Directed by Andreas Dresen
Screenplay by Andreas Dresen and Cooky Ziesche
2011, Germany
How do you depict the intangible? How do you put on screen what‘s so hard to grasp and understand in real life? Above all how do you manage to capture it in a way that is not overwhelming and romanticized, but rather honest and appropriate? The film Stopped on Track manages to do all this and maybe even more. Andreas Dresen‘s most recent fiction film is an intimate portrait of the development of a terminal brain tumor. The film sets off with a long opening scene in which the central character Frank (Milan Peschel) together with his wife Simone (Steffi Kühnert) receive his diagnoses.
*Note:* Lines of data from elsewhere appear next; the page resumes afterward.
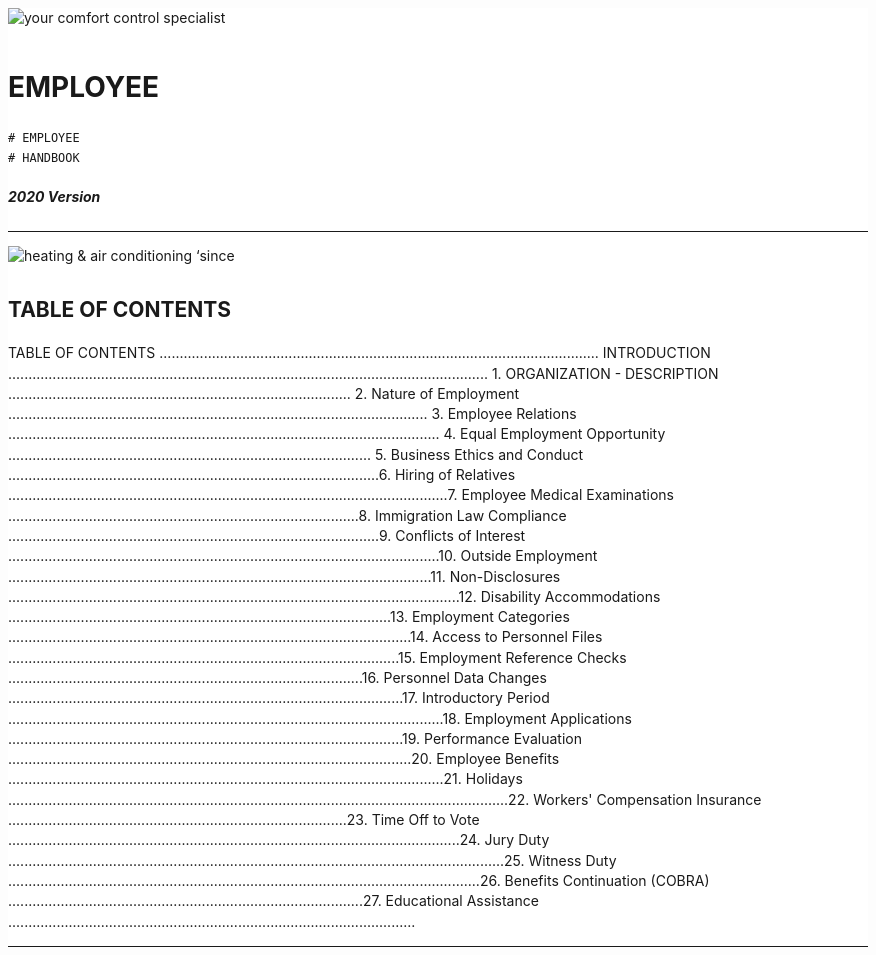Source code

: 

![your comfort control specialist](/Users/sriks/Documents/Projects/FrontShiftAI/data_pipeline/data/parsed/FieldServiceTechnicians_Jacob_Heating_and_Cooling_Jacob-HAC-Employee-Handbook_image_1_7.png)

# EMPLOYEE

```shell
# EMPLOYEE
# HANDBOOK

```

##### 2020 Version

---

![heating & air conditioning ‘since](/Users/sriks/Documents/Projects/FrontShiftAI/data_pipeline/data/parsed/FieldServiceTechnicians_Jacob_Heating_and_Cooling_Jacob-HAC-Employee-Handbook_image_2_2.png)

## TABLE OF CONTENTS

TABLE OF CONTENTS ............................................................................................................. INTRODUCTION ....................................................................................................................... 1. ORGANIZATION - DESCRIPTION ..................................................................................... 2. Nature of Employment ........................................................................................................ 3. Employee Relations ........................................................................................................... 4. Equal Employment Opportunity .......................................................................................... 5. Business Ethics and Conduct ............................................................................................6. Hiring of Relatives .............................................................................................................7. Employee Medical Examinations .......................................................................................8. Immigration Law Compliance ............................................................................................9. Conflicts of Interest ...........................................................................................................10. Outside Employment .........................................................................................................11. Non-Disclosures ................................................................................................................12. Disability Accommodations ...............................................................................................13. Employment Categories ....................................................................................................14. Access to Personnel Files .................................................................................................15. Employment Reference Checks ........................................................................................16. Personnel Data Changes ..................................................................................................17. Introductory Period ............................................................................................................18. Employment Applications ..................................................................................................19. Performance Evaluation ....................................................................................................20. Employee Benefits ............................................................................................................21. Holidays ............................................................................................................................22. Workers' Compensation Insurance ....................................................................................23. Time Off to Vote ................................................................................................................24. Jury Duty ...........................................................................................................................25. Witness Duty .....................................................................................................................26. Benefits Continuation (COBRA) ........................................................................................27. Educational Assistance .....................................................................................................

---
This opening takes unfamiliar, extensive and excruciating eight minutes in which the doctor (Uwe Träger) unfurls Frank‘s prognosis. During the scene the camera pans between the doctor, Frank and his wife, capturing their aghast and confused expressions letting us witness how both try to get a grip of what has just hit them. Much is said in the speechless, awkward moments that continuously appear during this interaction. It seizes the absurdity of the scenario of having to tell someone that they will die, not to mention being the one on the receiving end of these news. The story then develops with the progression of the cancer and focuses on how the family surrounding it‘s brilliant protagonist Milan Peschel as Frank, copes with the finite nature of the scenario. Dresen presents the fleeting nature of the last few months of a dying family man as heartfelt and without drama. The film exhibits the everyday routines unhinged from the ease they usually bare, as a fundamental factor – being able to execute them – is not a given anymore.
Natural lighting, extreme close-ups and mostly improvised dialogue, juxtaposed with a well composed editing are enacted to document this journey. It is an intimate portrait that doesn‘t shy away from this grave side of life. In Stopped on Track Dresen shows the pain, the anger, the absurdity and the bitter truth of fighting mental and physical decay without any true chance. The perspective balances between sympathy, neutral distance and a grim humor only a terminal patient can develop. Story, aesthetics and acting create this beautifully complete symbioses of a saddening whole. The film isn‘t overcharged with the dramatic lasts one could dive into in the light of fatale awareness, instead it follows a rather natural, in real life embedded, narrative. Frank‘s death is the inevitable ending yet not the culmination of a dramatized arche. It is a film that will most likely last longer then the two hours its viewers will spent with it, as Dresen takes his audience to somewhere very real. It is impossible to remain untouched by what is presented on screen, in large part due to Milan Peschel‘s outstanding performance. While excruciating to witness at times (i.e. when Frank uses his daughter‘s room as a bathroom, lost on where the latter actually is located in his home), the film never seems to exploit the fate of his characters, but to accept the inevitable and find a sensitive tone to capture it. In a strange balance between mental outbursts and clear stagnation that is how Dresen composes his film. Varying between long-stretched scenes and temporal jumps, creating the paradoxical nature of experiencing time; it always seems out of pace – too slow, too fast – never right, yet continuously moving forward.